• **SUPPLIED ENTRIES**
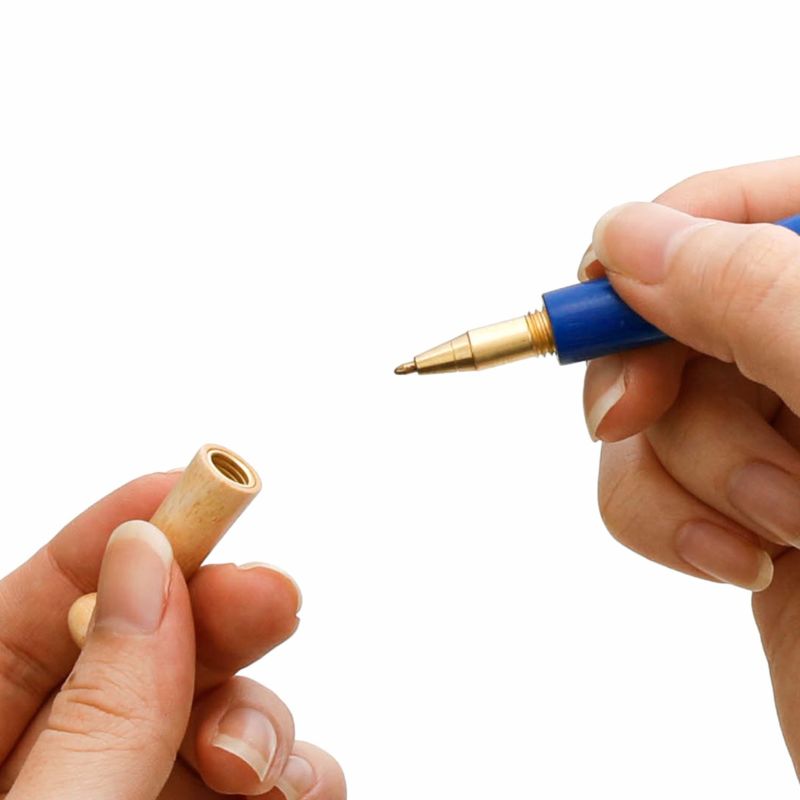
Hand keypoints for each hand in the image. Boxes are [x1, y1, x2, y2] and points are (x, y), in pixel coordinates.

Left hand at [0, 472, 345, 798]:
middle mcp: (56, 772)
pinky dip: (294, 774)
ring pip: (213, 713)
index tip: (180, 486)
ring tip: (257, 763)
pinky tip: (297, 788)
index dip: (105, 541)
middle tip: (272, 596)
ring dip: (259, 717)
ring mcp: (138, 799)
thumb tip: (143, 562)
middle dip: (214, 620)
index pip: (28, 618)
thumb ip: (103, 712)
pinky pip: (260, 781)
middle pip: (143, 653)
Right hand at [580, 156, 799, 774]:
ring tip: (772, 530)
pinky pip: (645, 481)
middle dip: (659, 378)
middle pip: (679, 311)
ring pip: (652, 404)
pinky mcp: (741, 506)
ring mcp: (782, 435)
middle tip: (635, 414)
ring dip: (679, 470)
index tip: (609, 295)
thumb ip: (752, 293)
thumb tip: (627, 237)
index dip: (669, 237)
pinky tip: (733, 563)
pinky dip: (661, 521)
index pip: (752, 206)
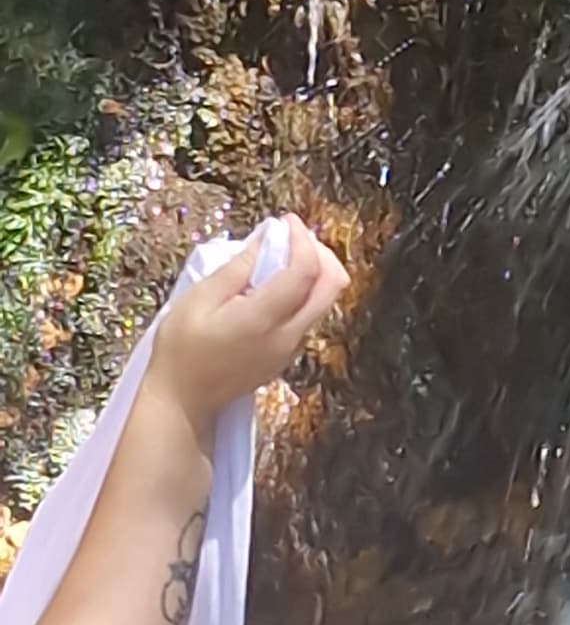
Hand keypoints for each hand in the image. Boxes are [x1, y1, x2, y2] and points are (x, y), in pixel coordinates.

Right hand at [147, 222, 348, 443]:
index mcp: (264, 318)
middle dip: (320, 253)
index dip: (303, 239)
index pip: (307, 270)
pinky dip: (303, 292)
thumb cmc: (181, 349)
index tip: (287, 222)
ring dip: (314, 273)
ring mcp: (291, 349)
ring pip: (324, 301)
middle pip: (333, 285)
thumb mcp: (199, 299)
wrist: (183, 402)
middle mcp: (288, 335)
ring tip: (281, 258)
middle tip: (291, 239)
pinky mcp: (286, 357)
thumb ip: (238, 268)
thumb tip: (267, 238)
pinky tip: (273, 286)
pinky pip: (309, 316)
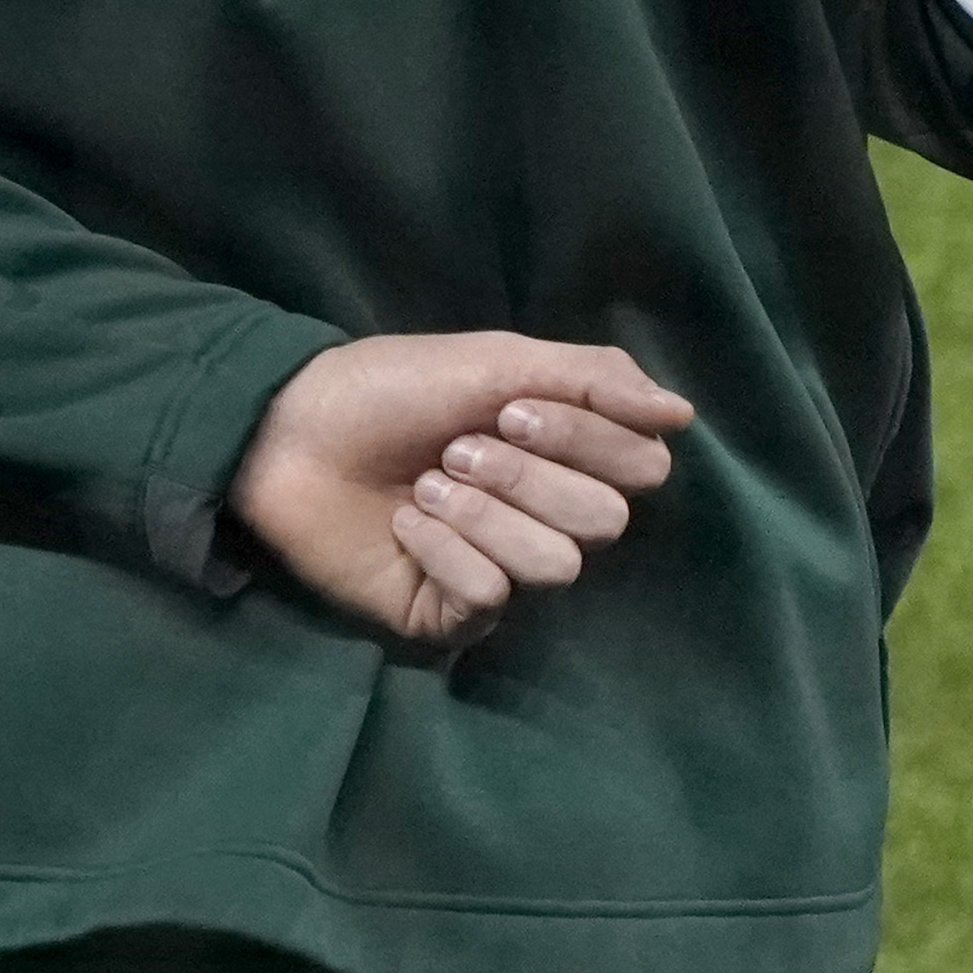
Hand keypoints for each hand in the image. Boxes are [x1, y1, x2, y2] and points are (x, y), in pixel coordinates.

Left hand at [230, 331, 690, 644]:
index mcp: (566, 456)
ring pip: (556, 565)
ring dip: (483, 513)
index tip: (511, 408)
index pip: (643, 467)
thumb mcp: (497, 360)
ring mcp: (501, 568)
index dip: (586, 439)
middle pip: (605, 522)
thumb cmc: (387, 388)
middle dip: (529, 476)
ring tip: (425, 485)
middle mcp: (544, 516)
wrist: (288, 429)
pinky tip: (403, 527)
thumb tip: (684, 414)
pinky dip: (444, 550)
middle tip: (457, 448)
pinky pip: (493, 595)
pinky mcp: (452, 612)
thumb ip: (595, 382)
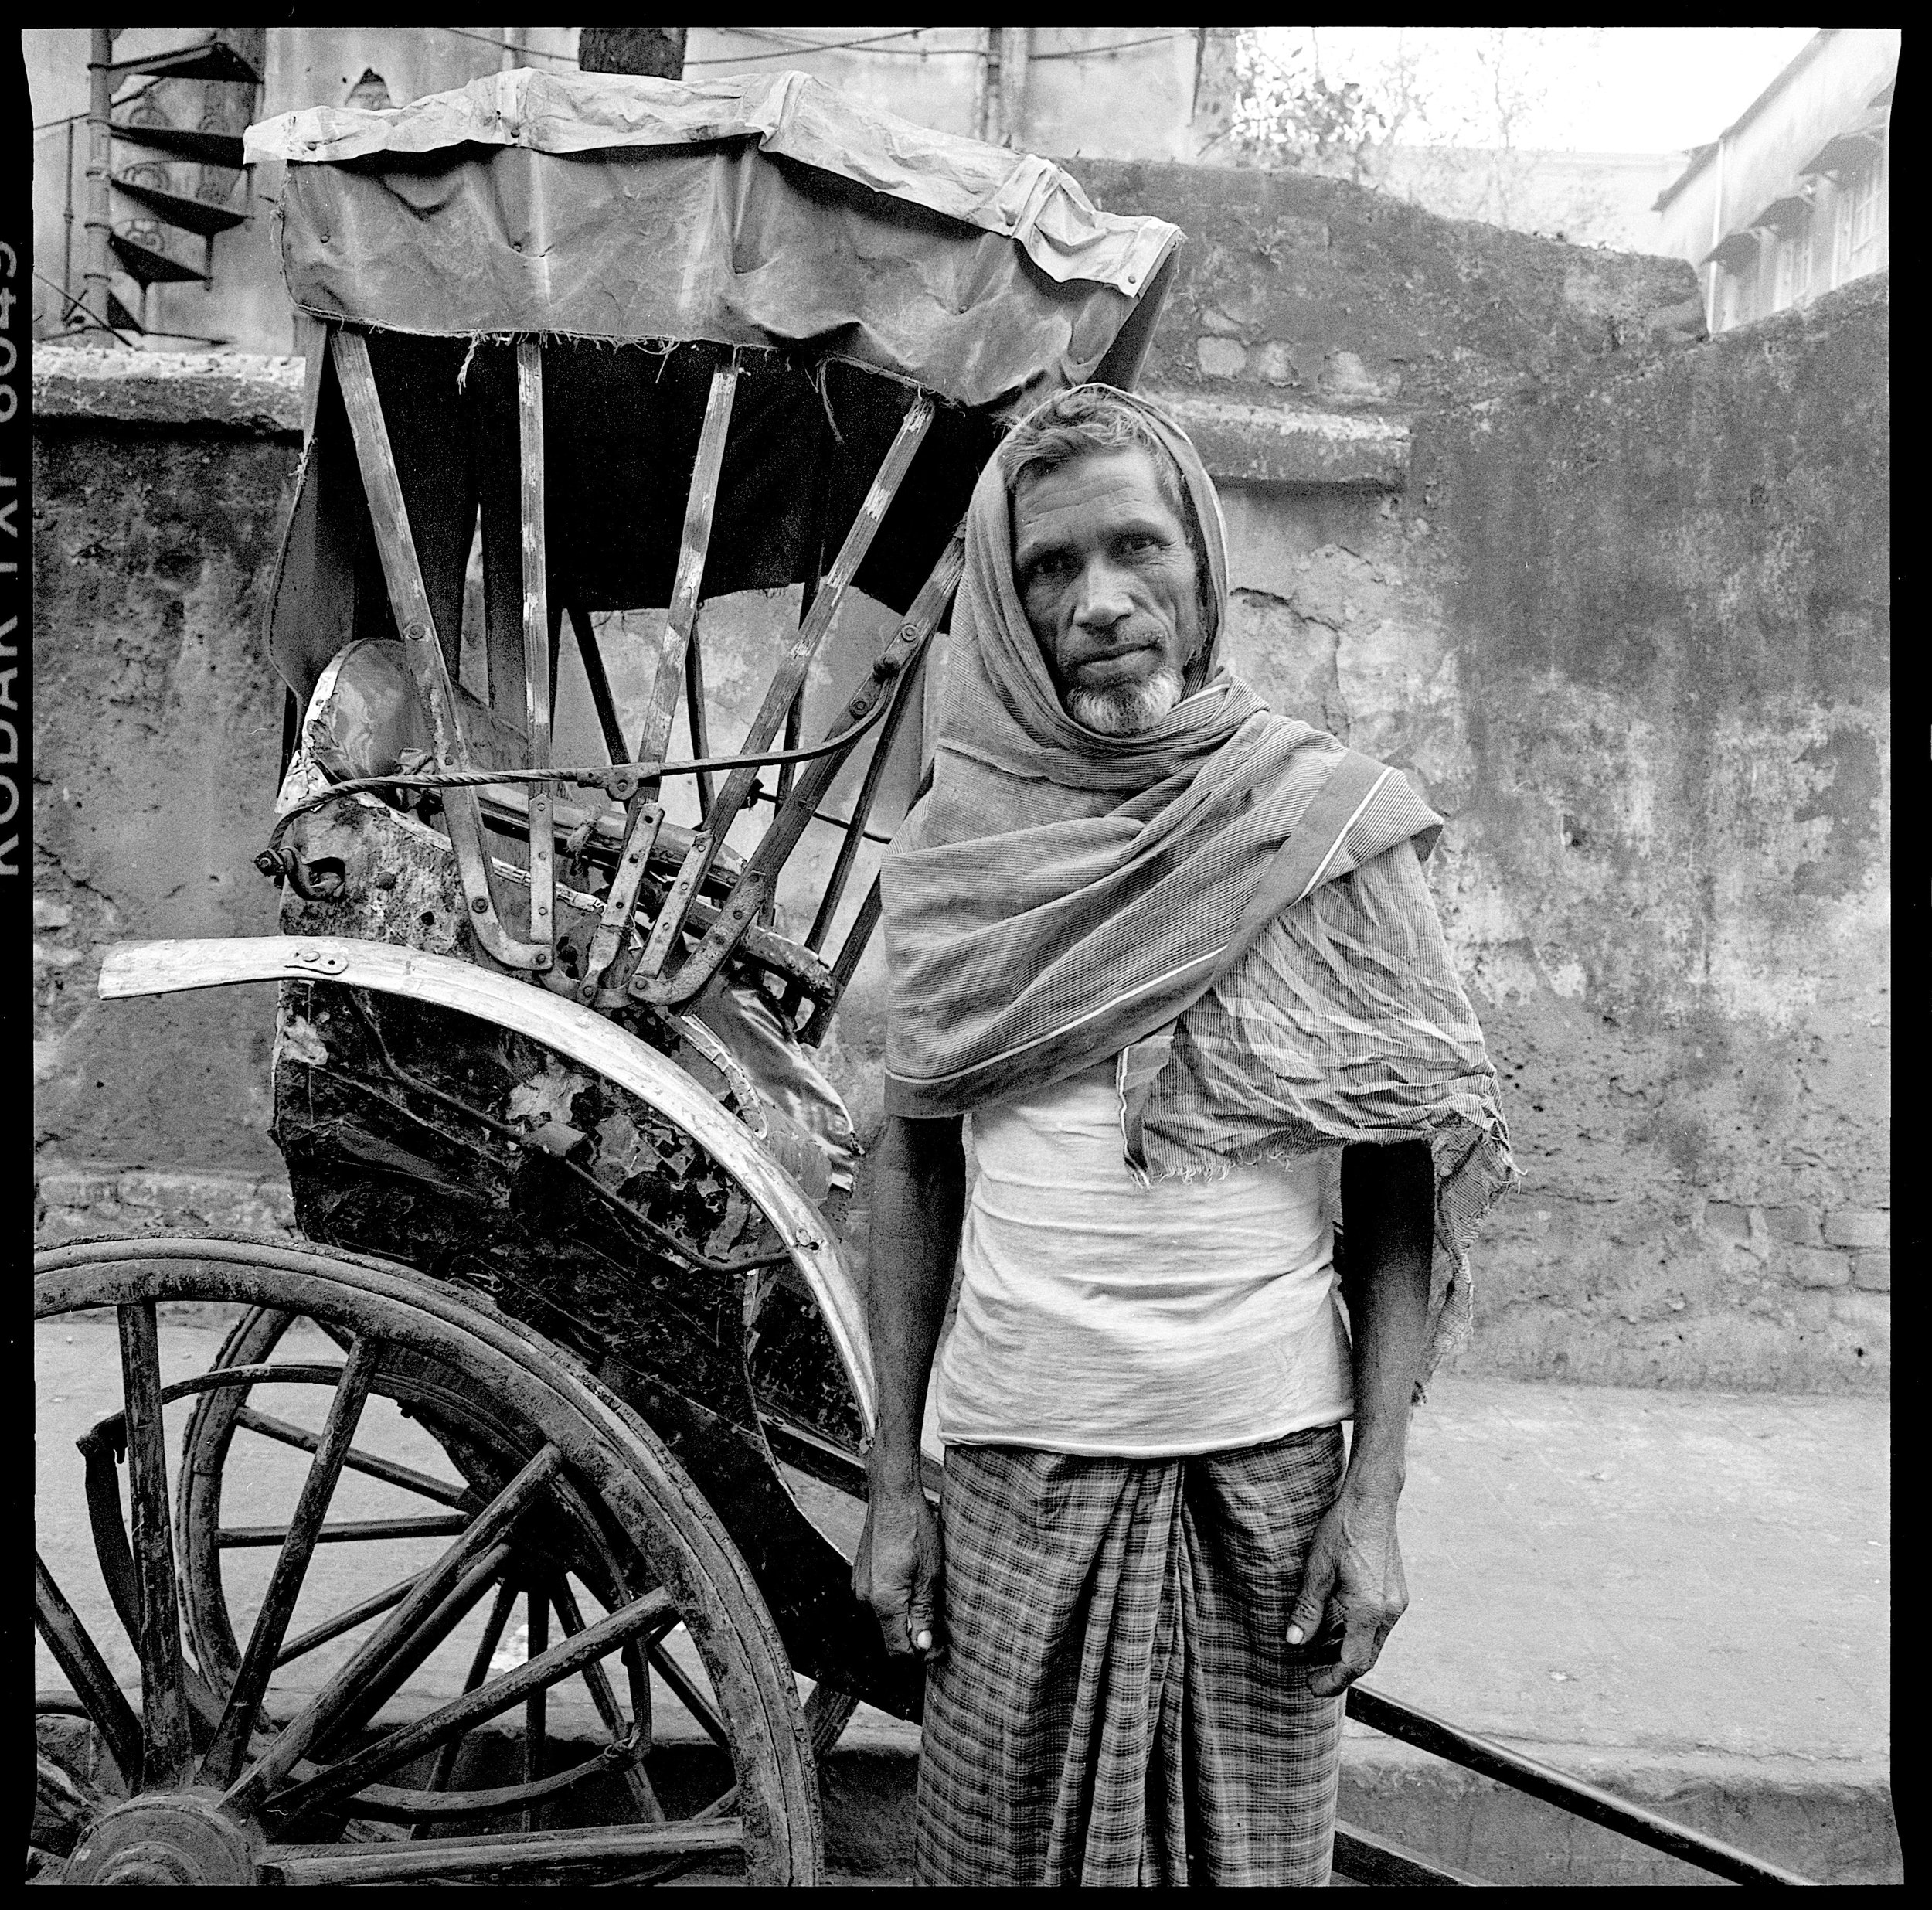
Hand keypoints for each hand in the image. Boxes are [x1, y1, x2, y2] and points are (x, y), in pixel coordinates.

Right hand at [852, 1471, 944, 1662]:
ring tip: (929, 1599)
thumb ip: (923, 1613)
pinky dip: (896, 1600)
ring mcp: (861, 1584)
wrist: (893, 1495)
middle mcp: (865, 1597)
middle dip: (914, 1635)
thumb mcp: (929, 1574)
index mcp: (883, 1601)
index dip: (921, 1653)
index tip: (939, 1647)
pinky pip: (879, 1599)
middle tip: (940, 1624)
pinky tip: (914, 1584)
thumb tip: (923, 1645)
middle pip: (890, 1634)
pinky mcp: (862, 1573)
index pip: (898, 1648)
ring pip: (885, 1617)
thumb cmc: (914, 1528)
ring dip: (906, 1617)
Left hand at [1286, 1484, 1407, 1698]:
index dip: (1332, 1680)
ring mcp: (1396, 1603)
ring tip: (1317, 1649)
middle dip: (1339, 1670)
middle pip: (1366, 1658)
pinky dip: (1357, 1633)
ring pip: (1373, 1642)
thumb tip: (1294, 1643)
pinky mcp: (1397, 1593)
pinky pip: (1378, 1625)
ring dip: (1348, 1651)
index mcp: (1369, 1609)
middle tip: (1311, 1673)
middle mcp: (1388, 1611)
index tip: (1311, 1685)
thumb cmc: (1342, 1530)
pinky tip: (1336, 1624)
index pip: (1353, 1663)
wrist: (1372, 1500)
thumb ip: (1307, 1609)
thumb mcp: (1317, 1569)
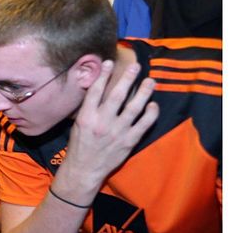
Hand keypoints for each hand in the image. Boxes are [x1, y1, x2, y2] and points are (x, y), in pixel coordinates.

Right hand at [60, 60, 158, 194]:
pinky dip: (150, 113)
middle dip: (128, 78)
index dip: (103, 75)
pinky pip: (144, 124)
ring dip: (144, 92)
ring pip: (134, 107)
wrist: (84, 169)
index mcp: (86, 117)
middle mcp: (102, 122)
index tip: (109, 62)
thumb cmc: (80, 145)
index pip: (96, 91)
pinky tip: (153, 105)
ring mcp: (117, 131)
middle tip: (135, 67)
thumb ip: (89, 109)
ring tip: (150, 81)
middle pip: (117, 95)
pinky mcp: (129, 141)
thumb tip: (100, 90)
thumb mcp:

• **ASSIGNED TASK**
Check each line of the listing for the word "Right" and state how many lines contain it, with no other words.

• **REPLY**
4